Happy (Old) New Year

I assume that everyone doing British or British Colonial research is getting ready for New Year’s Eve. It’s time to uncork another of those pre1752 bottles you have hidden away, put on your homemade tri-cornered party hat and get together with fellow genealogists.

Ok, maybe not, but the fact that New Year’s Day is coming up, in a sense, is true and that is a reason why I started to give a talk about understanding calendars and why I’ve been waiting for this time of year to roll around ever since I started this blog. As calendric cognoscenti know, by the “old style” calendar used in Britain and the colonies until 1752, March 25 was the first day of the year.

I am cheating in a bit, though. The calendar in use was also a Julian calendar that had fallen out of alignment with the seasons, and not the Gregorian calendar now in use. As we will see, the two calendars do not line up. Also, March 25 was the start of the civil year but almanacs started on January 1, using what was sometimes called the “historical year.” During the gap from January 1 to March 24 when the year had a different number depending on whether it was civil or historical, people often used double dating, that is, they specified both years at the same time in the same date. This is the meaning of dates like February 12, 1671/2. It was 1671 in the civil year but already 1672 in the historical year.

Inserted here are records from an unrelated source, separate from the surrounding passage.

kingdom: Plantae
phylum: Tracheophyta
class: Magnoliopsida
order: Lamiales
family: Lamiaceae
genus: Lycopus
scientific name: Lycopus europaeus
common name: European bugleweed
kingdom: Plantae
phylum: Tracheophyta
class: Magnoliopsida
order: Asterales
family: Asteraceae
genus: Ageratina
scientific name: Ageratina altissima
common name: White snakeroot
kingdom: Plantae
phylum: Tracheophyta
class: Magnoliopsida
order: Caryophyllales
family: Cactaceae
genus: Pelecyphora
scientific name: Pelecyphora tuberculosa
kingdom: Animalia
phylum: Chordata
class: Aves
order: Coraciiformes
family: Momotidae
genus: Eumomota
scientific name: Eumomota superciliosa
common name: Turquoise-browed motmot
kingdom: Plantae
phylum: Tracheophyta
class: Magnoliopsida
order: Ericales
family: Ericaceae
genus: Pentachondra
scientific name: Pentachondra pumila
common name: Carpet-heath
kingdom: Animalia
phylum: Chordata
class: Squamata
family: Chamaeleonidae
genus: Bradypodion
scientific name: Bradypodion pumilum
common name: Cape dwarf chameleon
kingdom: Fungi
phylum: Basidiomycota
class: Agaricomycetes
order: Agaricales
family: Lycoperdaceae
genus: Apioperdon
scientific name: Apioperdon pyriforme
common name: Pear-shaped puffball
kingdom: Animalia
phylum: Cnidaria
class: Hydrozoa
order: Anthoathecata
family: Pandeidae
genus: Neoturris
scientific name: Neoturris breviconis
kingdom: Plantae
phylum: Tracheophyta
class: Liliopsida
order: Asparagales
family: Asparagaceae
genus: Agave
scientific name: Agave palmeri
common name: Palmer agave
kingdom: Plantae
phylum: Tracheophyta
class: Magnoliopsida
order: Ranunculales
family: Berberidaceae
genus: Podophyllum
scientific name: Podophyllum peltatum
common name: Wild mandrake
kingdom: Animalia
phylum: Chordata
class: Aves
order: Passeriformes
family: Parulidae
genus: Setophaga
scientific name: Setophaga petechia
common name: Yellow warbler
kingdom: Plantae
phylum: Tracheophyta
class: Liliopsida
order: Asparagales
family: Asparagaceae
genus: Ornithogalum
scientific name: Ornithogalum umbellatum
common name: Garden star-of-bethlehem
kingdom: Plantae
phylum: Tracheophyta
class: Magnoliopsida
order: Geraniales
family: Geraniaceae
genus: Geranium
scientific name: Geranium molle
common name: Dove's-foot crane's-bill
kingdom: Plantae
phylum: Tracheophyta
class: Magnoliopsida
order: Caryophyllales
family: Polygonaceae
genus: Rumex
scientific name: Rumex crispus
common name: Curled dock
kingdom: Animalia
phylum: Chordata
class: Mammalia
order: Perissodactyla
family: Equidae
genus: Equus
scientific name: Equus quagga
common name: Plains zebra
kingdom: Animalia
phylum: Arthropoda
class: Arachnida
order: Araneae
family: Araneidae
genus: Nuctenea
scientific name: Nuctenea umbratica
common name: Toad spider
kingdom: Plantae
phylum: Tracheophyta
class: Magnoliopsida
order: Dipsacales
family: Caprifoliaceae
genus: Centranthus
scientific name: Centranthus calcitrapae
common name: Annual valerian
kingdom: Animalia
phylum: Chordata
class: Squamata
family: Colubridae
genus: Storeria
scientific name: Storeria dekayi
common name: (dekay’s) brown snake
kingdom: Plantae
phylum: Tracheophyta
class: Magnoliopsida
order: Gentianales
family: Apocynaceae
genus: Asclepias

The Julian calendar itself, independent of the day that began the year, had a problem as well. It was meant to be a solar calendar, which means that roughly speaking, on average one calendar year should be the amount of time taken by the Earth to go once around the sun. It turned out that it wasn’t quite reproducing the solar year. This became important because Easter is calculated using the spring equinox and the Church had defined the equinox to occur on March 21 instead of relying on observation. So, any inaccuracy in the calendar meant that Easter would drift away from the true equinox. By the time the more accurate Gregorian calendar was adopted by Catholic countries in the 1580s, the Julian calendar was off from the sun by 10 days. By the time the British Parliament approved the adoption of the Gregorian calendar in Britain and the colonies, eleven days needed to be dropped from the calendar to realign it with the sun. By now, the Julian calendar then in use would be off by thirteen days and that means that the old March 25 doesn’t occur until our April 7. It isn’t even easy to decide when to put on that party hat.

Temporal Mapping

Many genealogists love old maps and I am certainly one of them. Maps show you where people lived, where the canal or railroad ran, the location of the trail through the wilderness or the pass over the mountains. As helpful as that might be, it only helps you locate your ancestors in space. Family historians should love old calendars as well. Calendars are our maps of time. Understanding the calendars that our ancestors lived under is like understanding the Cumberland Gap, the Erie Canal or the Oregon Trail. Each explains how people got from point A to point B but only calendars explain how they got there though time.

We are so used to the calendar simply working that we take it for granted. We celebrate the new year and we are somewhat interested when an extra day is added to February. Occasionally, we might also wonder why February has so few days but that is normally the limit of our interest.

Yet historically, calendars are not so clear cut. Different places have had different calendars. The length of the year, the timing of any leap days and their placement in the year, the date that marks the new year and the moment from which the years are counted can all be different from one calendar to another. The number and lengths of the months and weeks can be different. The calendar in use one year might not be the same as was used the year before. The calendar used “here” might not be the same as the calendar used “there” even if “there” was only a few miles away. As we’ve seen, there might even be different definitions of the year in the same place, used by the same people. Interpreting a date means knowing the calendar in which it was expressed and if the document is not original, what “correction” might have been placed on that date.

How much could the calendar change? In England, Wales, Ireland and the colonies the year 1751 was officially only 282 days long because it ran from March 25 only to December 31 because the start of the new year was moved. Notice that “Britain” did not make this first change. Scotland had been using a calendar that began the year on January 1 for 152 years. The following year September 2 was followed the next day by September 14 as the calendar was put back in line with the seasons and changed from Julian to Gregorian.

Calendar changes, some major, some minor, occurred in different places at different times. The calendar used for an ancestor’s documents can depend on calendar reform, shifting borders, religion and that ancestor’s own movements with all these factors interacting. Knowing what calendar was being used and how dates were being written is not always easy but it can make the difference between a hypothesis having impossible timing and it being an obvious explanation. Perhaps the most important thing to understand about calendars is that the moment you see an old date, you need to ask yourself, “Do I understand this?”

Footnote: Julian vs Gregorian

The basic difference between these two calendars is how leap days are used to attempt to keep the calendar year aligned with the seasons. The Julian calendar has a leap day every four years without exception. That makes the average year slightly too long. The Gregorian calendar eliminates three leap days every four hundred years to keep in better relation with the solar year. Years that end in “00” would be leap years by the Julian calendar but are not leap years in the Gregorian calendar unless they can be evenly divided by 400. So, in the Gregorian calendar 1800 and 1900 were not leap years and 2100 will not be a leap year but 2000, being divisible by 400, was a leap year.